Firenze ha risposto positivamente all’invito rivolto dall’arcivescovo della città, cardinal Betori, a fare il presepe nelle case, a scuola, in parrocchia, "nei luoghi ove vivono anziani o malati". Al di là dei presepi artistici e monumentali, dal sagrato del Duomo a Santa Croce, a quelli esposti nelle vetrine delle attività commerciali sotto l’egida del comitato promotore delle "Capannucce in città", è da apprezzare la rivitalizzazione delle tradizioni natalizie in seno alle famiglie: ben sei su dieci allestiscono il presepe. Il desiderio di "sentire" la più toccante ricorrenza alla maniera antica e di partecipare visibilmente al momento di comune gioia, ha prevalso sulle tante remore avanzate in nome della integrazione e della distinzione religiosa, giunte a mettere in discussione l’espressione stessa di "festa di Natale", il cui significato profondo, in realtà, rappresentato dalla nascita del Bambinello nella povertà della stalla, è un messaggio universale di pace e di speranza.

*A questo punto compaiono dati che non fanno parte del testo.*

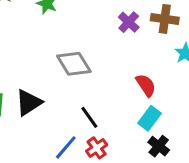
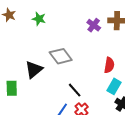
red semicircle: (146, 85) -> (109, 65), turned 49
black triangle: (29, 102) -> (34, 70), moved

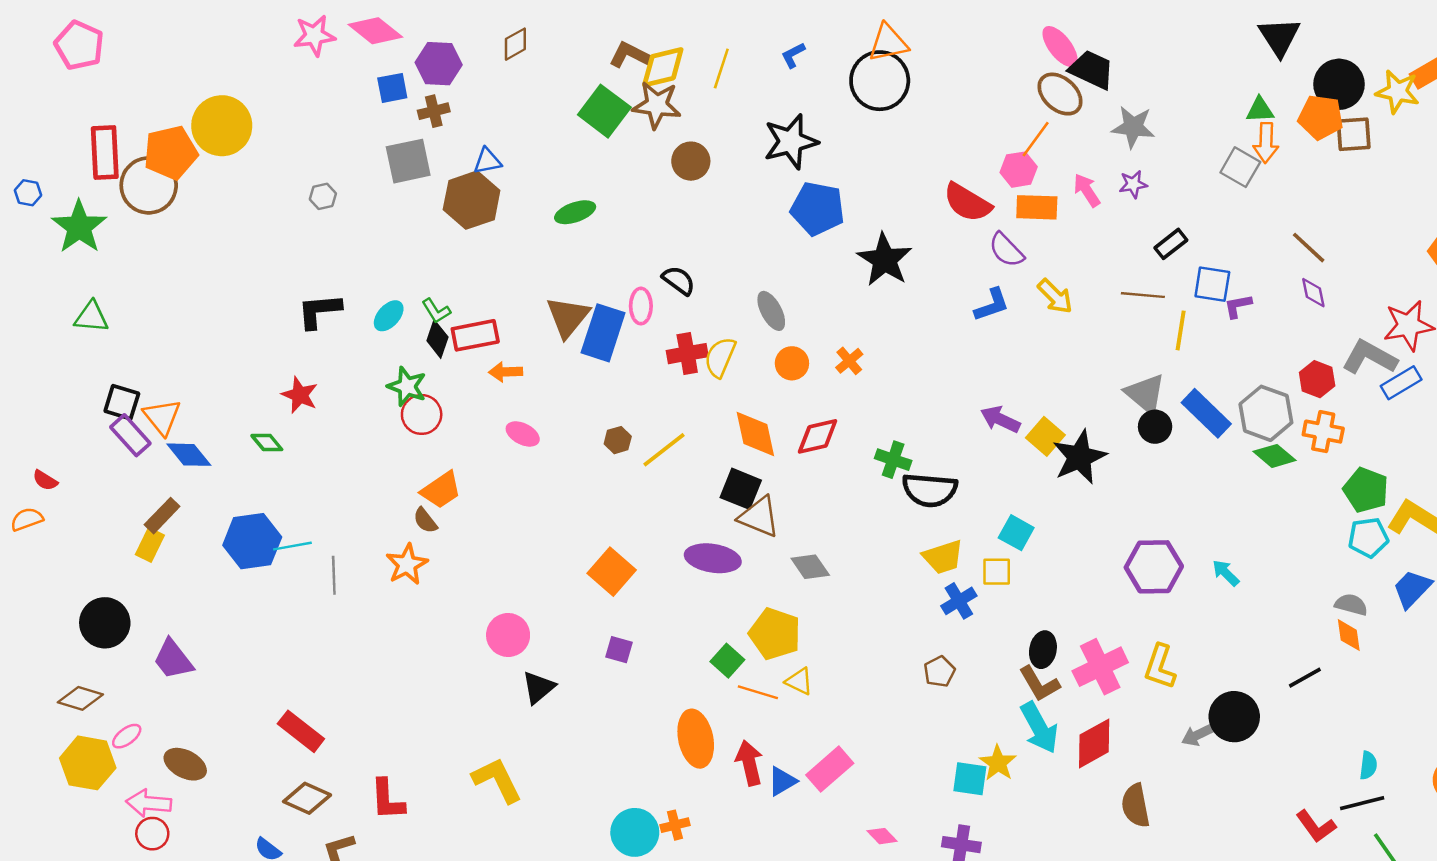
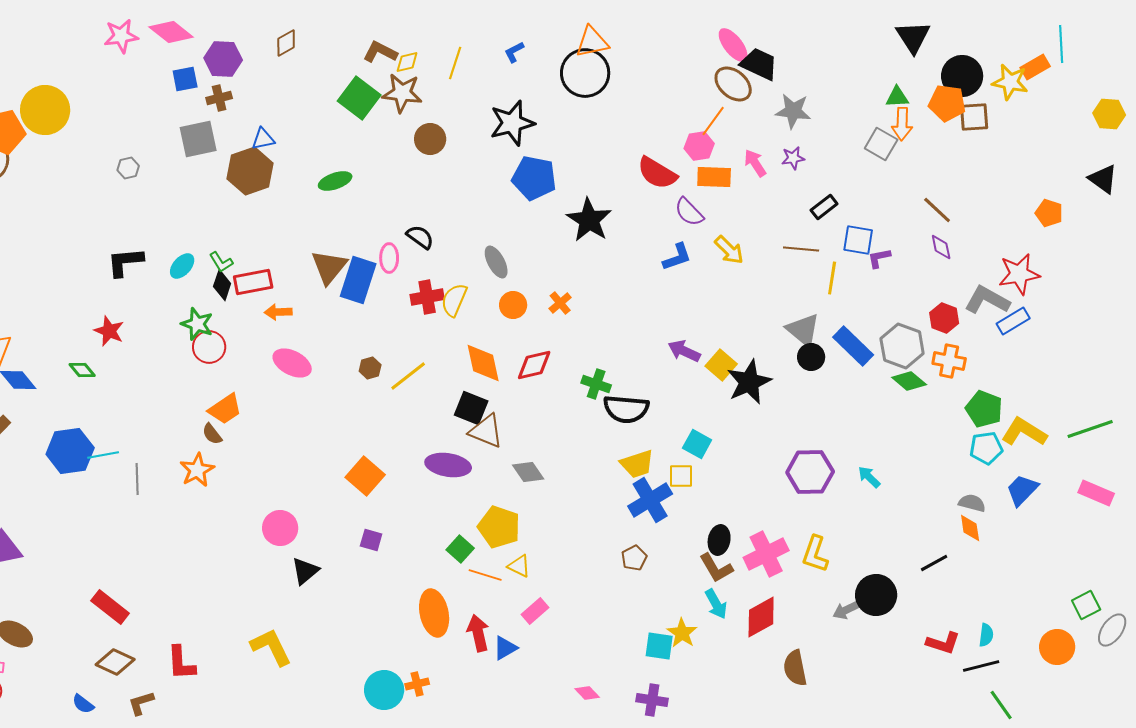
yellow diamond: (663, 67) -> (407, 62), size x0.6
pink ellipse: (523, 434) -> (292, 363), size x1.4
blue cross: (959, 601) -> (650, 500), size x1.5
cyan arrow: (1039, 728) -> (716, 604), size x0.7
pink rectangle: (830, 769) -> (535, 611), moved, size x0.7
red L-shape: (1316, 826) -> (943, 643), moved, turned -36

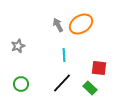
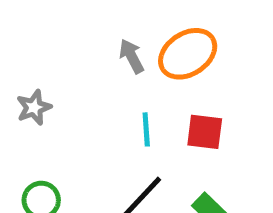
red square: (99, 68) -> (205, 132), moved

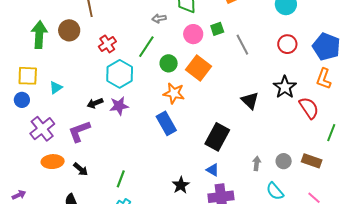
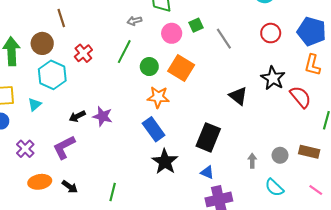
cyan hexagon: (120, 74) -> (52, 75), moved
purple star: (119, 106) -> (103, 116), turned 30
purple cross: (42, 129) -> (25, 149), size x0.7
black star: (181, 185) -> (165, 162), moved, size x1.4

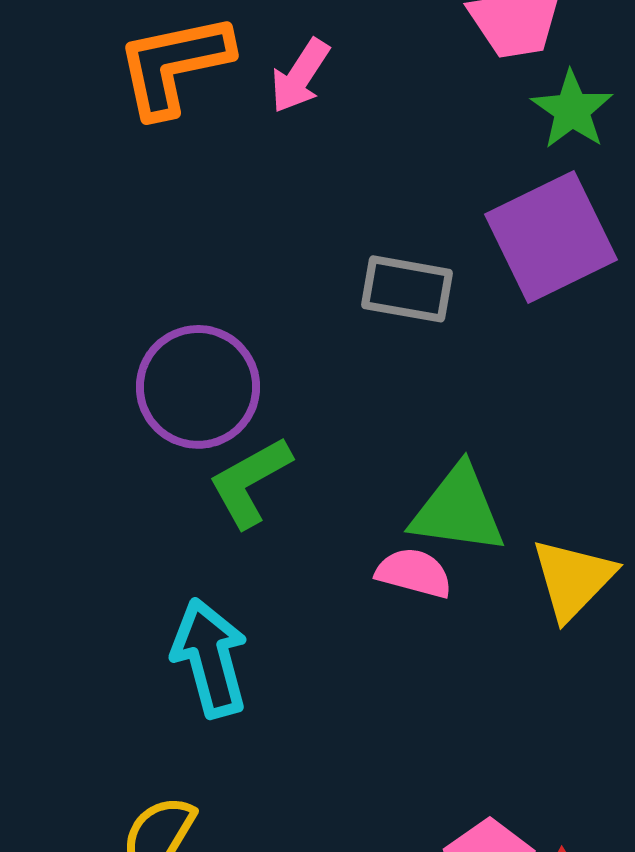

Ottocento anni sono trascorsi da quando San Francesco a Greccio, la nuova Betlemme, avvertì la necessità di rinnovare ogni anno la raffigurazione cui aveva assistito quel 25 dicembre 1223, ovvero donne e uomini discesi dai monti, usciti dai casolari, con le torce accese ad illuminare la magica notte: al fine di integrare il linguaggio liturgico con la scenografia – il presepio – di un amore perenne.
Niente è scontato. Le tradizioni non sopravvivono per otto secoli se diventano vuote abitudini. Ripercorrendo le cronache della nostra città, ad esempio, mi ha colpito la testimonianza di uno scrittore, Arturo Lancellotti, nelle pagine di "Nuova Antologia" del gennaio 1925, il mese del discorso di Mussolini in Parlamento, inizio della dittatura: l’atmosfera felice nei grandi centri, Firenze in testa, risultava affievolita; si ritenevano "provinciali" gli addobbi natalizi e le manifestazioni esteriori, quali albero e capannuccia, confinate sui monti e nelle campagne. Unico elemento identitario sopravvissuto sulle rive dell’Arno era il "ceppo": un fantoccio esposto fuori dalla finestra, con un canestro vuoto nel braccio dove Babbo Natale deponeva i doni. Se oggi del "ceppo", sinonimo di regalo natalizio dato ai clienti dai negozianti, se ne parla meno, nella ricostruzione del presepe è riflessa in modo perenne la nostra umanità.